*YOUR INSTRUCTIONS*. Write out the listing verbatim. No pictures belong in it.

==== ENTRIES SHOWN ====

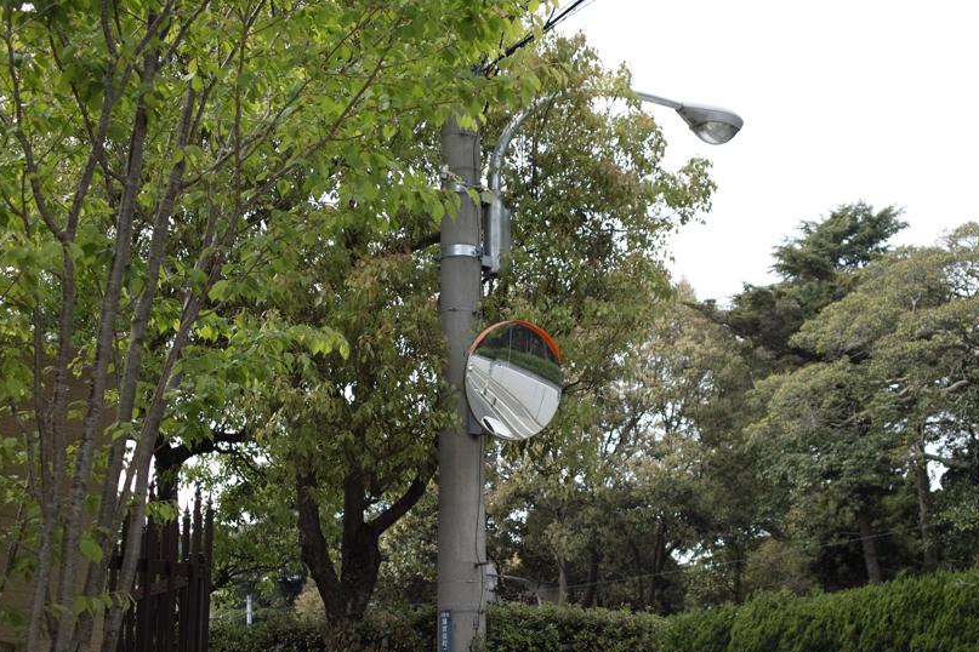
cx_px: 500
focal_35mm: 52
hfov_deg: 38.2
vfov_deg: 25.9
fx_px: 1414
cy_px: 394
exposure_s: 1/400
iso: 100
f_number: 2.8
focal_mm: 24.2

====

*SOLUTION BELOW*.
cx_px: 500
focal_35mm: 52
hfov_deg: 38.2
vfov_deg: 25.9
fx_px: 1414
cy_px: 394
exposure_s: 1/400
iso: 100
f_number: 2.8
focal_mm: 24.2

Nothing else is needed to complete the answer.